┌─ Provided text

Cinnamon Coffee Cake

Cinnamon Coffee Cake

An easy and delicious coffee cake with a sugary glaze

The term Coffee Cake simply means any cake that is intended to be eaten with coffee. This cake can be eaten in the morning or with a cup of tea in the afternoon. The ingredients come together very quickly so it is an ideal recipe to make if you do not have a lot of time but would like to bake something homemade. I make this recipe in one big 9 x 13 pan but it would also work in individual muffin tins. Coffee Cakes are typically a moist crumb cake flavored with cinnamon and sugar. Some recipes use sour cream or yogurt but I prefer to use milk. I feel that milk add the right amount of moisture without making the cake too heavy. I also do not feel that you need a lot of butter or oil in the recipe. After many tries I have figured out the exact amount of butter and oil that is necessary to create a light cake that has the right amount of cinnamon and sugar.

The one thing I can promise is that when this Cinnamon Coffee Cake is baking in your oven everyone in your house will say “Oh, that smells so good.” There is something so delicious about the smell of cinnamon and brown sugar baking in the oven. In this recipe I layer the cinnamon and brown sugar in the batter so there is a good ratio of batter to cinnamon sugar. I drizzle a little melted butter over the cake before it bakes in the oven. After the cake comes out of the oven I let it cool for 10 minutes before drizzling the coffee cake with a sugar glaze. The sugar glaze looks so pretty on top and works well with the brown sugar and cinnamon flavors.

This is a perfect Coffee Cake to serve at brunch time or if you are having some friends over for coffee. I really like to serve it warm fresh out of the oven or reheated. To reheat the coffee cake in the oven you will need to wrap it in foil and warm it at 325. You can also use a microwave to warm up the cake. You want the coffee cake to be warm, not hot. The Coffee Cake will stay fresh for 2 days out of the refrigerator or 5 days in the refrigerator. You can even freeze the Coffee Cake for up to a month. Just make sure you store the Coffee Cake in an air tight container.

Some Delicious Variations:

You can add fruit in the middle of the coffee cake as well.

  • Mash a cup of fresh or frozen raspberries with a half of tablespoon of cornstarch.
  • Chop up some walnuts or almonds
  • A cup of mini semi sweet chocolate chips
  • Add 1/4 tsp of instant coffee to glaze to give it a little coffee flavor

Spoon the added ingredients over the first layer of batter before you sprinkle on the brown sugar and cinnamon.

└─

● Apply what you read
a – According to the coffee cake text, how long does the cake cool after baking before the sugar glaze goes on?
b – Reproduce the coffee cake text word for word between "The one thing" and "and cinnamon flavors.", inclusive.
The records are separate material and are not part of the coffee cake text.

┌─ Source data

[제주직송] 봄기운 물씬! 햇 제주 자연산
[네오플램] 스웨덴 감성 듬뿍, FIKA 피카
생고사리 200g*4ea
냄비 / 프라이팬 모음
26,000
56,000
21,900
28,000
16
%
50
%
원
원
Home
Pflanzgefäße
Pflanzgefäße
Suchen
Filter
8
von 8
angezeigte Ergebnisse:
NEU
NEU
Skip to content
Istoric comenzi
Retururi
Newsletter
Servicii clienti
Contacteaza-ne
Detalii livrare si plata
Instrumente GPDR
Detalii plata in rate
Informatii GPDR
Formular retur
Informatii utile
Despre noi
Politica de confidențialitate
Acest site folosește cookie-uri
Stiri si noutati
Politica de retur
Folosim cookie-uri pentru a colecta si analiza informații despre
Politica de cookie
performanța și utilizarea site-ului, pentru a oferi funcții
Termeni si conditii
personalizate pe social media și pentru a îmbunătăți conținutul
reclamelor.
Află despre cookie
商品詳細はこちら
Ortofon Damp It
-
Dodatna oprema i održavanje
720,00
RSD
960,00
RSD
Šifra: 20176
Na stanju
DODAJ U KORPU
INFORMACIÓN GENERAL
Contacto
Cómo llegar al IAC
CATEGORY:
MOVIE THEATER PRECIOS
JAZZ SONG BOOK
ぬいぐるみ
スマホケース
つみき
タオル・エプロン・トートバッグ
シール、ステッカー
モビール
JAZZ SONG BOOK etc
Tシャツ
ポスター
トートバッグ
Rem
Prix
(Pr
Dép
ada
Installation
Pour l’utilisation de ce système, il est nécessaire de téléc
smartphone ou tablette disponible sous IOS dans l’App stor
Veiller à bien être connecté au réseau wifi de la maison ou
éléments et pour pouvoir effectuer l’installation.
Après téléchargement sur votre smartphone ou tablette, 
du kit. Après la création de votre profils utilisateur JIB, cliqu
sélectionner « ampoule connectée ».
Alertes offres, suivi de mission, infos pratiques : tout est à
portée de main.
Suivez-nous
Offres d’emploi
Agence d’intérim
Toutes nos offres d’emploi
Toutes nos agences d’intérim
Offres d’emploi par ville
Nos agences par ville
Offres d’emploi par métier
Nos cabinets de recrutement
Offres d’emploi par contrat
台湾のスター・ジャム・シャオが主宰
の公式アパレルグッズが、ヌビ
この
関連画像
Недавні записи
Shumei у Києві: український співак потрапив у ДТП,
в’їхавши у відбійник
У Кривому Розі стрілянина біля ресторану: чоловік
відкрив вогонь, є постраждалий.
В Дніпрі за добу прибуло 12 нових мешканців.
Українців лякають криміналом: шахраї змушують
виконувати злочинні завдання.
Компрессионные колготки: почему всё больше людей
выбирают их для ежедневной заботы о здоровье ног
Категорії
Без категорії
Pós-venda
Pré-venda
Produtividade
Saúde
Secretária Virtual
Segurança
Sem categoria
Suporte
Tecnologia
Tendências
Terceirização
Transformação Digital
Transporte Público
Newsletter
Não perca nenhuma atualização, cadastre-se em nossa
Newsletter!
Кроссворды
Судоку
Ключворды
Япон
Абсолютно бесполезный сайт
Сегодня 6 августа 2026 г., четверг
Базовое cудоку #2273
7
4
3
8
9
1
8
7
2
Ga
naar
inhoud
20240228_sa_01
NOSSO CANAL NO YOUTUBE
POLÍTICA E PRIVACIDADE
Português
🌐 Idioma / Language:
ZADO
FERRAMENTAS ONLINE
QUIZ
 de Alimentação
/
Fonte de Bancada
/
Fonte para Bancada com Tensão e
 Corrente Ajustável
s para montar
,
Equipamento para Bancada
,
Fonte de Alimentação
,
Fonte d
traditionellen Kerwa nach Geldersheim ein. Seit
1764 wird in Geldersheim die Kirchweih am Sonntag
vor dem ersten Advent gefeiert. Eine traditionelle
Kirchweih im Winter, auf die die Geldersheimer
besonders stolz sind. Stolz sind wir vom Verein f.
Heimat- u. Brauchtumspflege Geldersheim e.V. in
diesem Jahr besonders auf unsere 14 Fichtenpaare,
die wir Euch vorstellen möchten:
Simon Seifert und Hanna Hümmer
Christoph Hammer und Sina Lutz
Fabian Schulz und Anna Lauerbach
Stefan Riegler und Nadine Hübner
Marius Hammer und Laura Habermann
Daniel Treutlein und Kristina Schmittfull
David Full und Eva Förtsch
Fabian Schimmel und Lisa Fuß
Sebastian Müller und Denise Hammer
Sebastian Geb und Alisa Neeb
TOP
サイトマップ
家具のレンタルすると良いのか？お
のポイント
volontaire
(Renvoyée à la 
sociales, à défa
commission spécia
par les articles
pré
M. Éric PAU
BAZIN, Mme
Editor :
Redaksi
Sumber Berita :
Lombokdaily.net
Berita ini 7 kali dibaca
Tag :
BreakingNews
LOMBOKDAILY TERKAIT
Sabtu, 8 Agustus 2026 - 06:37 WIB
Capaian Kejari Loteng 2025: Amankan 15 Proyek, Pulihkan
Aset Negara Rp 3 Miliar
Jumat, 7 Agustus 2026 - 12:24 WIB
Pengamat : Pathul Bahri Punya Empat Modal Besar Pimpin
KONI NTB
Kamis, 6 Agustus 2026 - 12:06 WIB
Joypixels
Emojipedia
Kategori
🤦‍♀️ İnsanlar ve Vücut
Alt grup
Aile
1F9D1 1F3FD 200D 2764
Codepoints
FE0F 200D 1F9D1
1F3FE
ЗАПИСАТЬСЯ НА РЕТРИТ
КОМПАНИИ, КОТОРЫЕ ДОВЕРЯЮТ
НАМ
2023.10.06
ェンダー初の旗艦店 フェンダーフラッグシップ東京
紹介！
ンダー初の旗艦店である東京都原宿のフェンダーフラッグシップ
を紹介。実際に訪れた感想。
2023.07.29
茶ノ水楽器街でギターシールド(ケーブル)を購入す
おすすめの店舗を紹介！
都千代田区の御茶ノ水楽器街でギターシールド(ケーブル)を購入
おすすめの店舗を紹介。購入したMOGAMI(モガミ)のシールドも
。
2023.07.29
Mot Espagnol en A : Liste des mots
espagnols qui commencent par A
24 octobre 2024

└─

● Answers in order
a – 10 minutes.

b –
The one thing I can promise is that when this Cinnamon Coffee Cake is baking in your oven everyone in your house will say “Oh, that smells so good.” There is something so delicious about the smell of cinnamon and brown sugar baking in the oven. In this recipe I layer the cinnamon and brown sugar in the batter so there is a good ratio of batter to cinnamon sugar. I drizzle a little melted butter over the cake before it bakes in the oven. After the cake comes out of the oven I let it cool for 10 minutes before drizzling the coffee cake with a sugar glaze. The sugar glaze looks so pretty on top and works well with the brown sugar and cinnamon flavors.